____ ИЗБРАННЫЙ ОТРЫВОК

Вольтеру было совершенно не нужно, чтобы замысленный еще до Французской революции в качестве ее символа фригийский колпак ассоциировался с чем-то доиндоевропейским, кроваво-оргиастическим. Вольтеру были нужны добренькие кабиры, лишенные зловещей Хозяйки, и благой фригийский колпак

Судьба гуманизма в XXI столетии

Митра, убивающий быка. Барельеф в Национальном музее Рима
Митра, убивающий быка. Барельеф в Национальном музее Рима

Читая работу Вольтера о Самофракии, убеждаешься в том, что для автора особо важна тема кабиров. Вольтер возвращается к этой теме неоднократно.

Самофракия, по мнению Вольтера, стала особенно знаменитой в древнем мире «из-за своих божеств, называвшихся кабирами».

Бохарт, по мнению Вольтера, ошибочно связывает мистерии кабиров с Финикией (кто из ученых его эпохи предлагает иной подход, Вольтер вообще не говорит). Но на самом деле, фактом для Вольтера является то, что на Самофракии «были боги Кабиров, священники Кабиров и мистерии Кабиров». Вольтер ссылается — не в вопросе о финикийском происхождении кабиров, а в вопросе о кабирах как таковых — на Геродота, Евсевия, финикийского историка Санхуниатона и даже великого Тота, жившего за 800 лет до Санхуниатона. И на этом основании говорит о том, что за две с половиной тысячи лет до Рождества Христова кабиры уже были в почете.

________
____ ФРАГМЕНТ НАБОРА ДАННЫХ

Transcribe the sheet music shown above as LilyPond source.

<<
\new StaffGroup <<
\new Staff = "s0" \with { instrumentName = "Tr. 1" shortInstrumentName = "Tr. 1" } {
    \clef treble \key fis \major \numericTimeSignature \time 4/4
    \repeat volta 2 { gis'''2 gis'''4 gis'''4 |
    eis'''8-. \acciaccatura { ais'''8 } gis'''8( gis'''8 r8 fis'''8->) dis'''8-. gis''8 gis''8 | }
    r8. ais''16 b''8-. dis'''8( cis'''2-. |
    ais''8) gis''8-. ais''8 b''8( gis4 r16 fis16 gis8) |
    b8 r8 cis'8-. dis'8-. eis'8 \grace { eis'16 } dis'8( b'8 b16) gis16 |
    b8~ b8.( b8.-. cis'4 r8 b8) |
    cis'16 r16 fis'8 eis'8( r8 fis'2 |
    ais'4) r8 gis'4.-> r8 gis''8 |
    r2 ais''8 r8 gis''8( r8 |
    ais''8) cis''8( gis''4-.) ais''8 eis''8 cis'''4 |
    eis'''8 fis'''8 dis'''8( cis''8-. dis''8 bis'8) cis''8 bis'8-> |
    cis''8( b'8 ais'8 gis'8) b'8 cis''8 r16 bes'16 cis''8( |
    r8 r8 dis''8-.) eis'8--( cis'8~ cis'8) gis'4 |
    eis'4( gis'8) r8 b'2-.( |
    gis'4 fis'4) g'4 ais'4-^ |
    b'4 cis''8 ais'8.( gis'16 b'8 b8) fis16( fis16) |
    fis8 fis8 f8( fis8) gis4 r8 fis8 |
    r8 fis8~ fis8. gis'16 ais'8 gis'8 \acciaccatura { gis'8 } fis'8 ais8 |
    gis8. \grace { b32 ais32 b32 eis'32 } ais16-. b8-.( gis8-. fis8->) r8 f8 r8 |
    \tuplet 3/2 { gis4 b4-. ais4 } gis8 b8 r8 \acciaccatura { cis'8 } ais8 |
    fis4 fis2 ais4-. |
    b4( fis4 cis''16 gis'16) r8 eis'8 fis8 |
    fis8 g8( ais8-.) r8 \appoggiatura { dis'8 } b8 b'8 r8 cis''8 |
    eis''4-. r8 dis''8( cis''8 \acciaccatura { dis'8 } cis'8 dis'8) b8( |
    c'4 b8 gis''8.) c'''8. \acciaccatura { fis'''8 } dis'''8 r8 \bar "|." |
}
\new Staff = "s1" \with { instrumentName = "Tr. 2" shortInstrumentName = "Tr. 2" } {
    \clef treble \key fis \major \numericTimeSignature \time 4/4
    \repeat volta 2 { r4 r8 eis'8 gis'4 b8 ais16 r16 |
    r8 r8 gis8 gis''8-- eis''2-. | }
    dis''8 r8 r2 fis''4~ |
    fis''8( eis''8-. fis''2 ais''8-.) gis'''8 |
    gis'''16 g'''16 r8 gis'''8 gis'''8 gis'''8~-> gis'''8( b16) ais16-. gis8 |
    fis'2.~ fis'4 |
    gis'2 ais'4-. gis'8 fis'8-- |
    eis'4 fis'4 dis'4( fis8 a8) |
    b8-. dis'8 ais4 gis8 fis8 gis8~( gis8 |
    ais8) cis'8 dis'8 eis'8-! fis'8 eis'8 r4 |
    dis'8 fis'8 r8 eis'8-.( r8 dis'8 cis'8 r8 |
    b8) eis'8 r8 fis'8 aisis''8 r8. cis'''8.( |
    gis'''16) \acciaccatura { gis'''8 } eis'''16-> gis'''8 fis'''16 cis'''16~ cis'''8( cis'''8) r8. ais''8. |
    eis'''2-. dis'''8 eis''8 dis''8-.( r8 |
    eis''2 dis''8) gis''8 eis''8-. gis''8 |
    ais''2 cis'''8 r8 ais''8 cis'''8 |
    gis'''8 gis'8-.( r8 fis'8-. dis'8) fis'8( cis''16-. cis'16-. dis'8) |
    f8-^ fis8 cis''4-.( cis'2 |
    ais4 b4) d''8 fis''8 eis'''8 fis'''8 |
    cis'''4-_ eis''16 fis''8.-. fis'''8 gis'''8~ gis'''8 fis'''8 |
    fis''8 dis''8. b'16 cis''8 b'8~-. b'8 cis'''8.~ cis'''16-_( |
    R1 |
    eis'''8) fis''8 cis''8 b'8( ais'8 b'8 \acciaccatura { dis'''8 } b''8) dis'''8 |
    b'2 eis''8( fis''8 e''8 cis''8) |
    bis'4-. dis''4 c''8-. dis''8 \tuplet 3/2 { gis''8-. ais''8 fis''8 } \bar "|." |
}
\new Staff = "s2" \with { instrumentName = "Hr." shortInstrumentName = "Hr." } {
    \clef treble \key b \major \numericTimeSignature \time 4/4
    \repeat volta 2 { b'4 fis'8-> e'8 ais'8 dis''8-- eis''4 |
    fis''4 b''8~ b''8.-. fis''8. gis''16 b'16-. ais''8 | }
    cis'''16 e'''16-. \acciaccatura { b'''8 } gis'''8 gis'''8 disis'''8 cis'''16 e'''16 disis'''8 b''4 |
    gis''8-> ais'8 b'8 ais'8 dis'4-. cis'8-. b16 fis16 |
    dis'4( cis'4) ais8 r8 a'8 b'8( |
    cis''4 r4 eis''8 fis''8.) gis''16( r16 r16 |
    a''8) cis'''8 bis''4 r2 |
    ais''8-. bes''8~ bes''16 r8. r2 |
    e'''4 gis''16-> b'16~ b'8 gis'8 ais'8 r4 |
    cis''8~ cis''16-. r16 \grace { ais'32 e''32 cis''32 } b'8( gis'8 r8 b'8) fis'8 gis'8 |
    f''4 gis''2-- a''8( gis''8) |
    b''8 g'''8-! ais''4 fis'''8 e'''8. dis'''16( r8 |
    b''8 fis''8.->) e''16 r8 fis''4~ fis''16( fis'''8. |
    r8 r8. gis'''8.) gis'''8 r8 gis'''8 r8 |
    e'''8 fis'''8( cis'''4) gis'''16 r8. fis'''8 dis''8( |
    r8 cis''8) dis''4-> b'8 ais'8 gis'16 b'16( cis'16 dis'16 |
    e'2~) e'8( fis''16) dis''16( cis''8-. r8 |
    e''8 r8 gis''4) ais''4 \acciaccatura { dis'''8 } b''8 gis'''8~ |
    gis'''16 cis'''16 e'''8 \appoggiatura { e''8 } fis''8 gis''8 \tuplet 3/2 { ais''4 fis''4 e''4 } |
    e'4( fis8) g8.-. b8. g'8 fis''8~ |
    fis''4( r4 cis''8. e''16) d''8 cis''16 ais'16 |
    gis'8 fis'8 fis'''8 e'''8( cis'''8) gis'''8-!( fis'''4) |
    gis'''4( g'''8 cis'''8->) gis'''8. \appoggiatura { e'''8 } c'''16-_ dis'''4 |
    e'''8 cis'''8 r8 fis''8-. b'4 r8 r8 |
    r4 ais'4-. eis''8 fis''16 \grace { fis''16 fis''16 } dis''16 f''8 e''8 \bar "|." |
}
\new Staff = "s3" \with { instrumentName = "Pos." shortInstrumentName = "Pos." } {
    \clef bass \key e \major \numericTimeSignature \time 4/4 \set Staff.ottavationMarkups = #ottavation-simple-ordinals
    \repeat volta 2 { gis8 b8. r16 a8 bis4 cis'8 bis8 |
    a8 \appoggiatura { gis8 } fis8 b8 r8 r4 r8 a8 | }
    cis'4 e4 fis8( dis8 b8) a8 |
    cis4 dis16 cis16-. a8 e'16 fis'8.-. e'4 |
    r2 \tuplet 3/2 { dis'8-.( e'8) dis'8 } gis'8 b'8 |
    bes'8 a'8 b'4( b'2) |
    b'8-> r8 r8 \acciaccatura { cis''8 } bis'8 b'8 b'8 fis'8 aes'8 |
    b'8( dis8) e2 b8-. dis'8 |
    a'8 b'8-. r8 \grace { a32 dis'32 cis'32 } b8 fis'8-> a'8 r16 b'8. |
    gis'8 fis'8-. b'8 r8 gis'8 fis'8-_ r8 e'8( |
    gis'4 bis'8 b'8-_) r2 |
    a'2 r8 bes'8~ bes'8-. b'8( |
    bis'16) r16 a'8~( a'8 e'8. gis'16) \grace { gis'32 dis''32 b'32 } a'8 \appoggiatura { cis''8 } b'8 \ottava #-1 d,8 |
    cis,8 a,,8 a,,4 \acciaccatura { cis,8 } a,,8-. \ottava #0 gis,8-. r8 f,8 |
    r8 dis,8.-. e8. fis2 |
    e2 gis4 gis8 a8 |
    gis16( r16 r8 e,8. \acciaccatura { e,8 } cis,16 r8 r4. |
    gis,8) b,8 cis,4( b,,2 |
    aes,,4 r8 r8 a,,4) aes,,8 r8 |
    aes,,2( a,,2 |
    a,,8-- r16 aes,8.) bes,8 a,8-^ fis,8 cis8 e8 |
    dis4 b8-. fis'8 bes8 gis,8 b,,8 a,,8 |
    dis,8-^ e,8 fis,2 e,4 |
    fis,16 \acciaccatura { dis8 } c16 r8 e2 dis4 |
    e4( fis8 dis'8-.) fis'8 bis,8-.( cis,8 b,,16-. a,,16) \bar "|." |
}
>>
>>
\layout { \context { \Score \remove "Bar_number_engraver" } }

________

ЗАДАНИЯ:
[a] Кто, по мнению Вольтера, изложенному в отрывке, ошибочно связывает мистерии кабиров с Финикией?
[b] Выпишите из записей каждую строку, в которой встречается слово "shortInstrumentName".

РЕШЕНИЯ ПО ЗАДАНИЯМ:
[a] Бохарт.

[b]
\new Staff = "s0" \with { instrumentName = "Tr. 1" shortInstrumentName = "Tr. 1" } {
\new Staff = "s1" \with { instrumentName = "Tr. 2" shortInstrumentName = "Tr. 2" } {
\new Staff = "s2" \with { instrumentName = "Hr." shortInstrumentName = "Hr." } {
\new Staff = "s3" \with { instrumentName = "Pos." shortInstrumentName = "Pos." } {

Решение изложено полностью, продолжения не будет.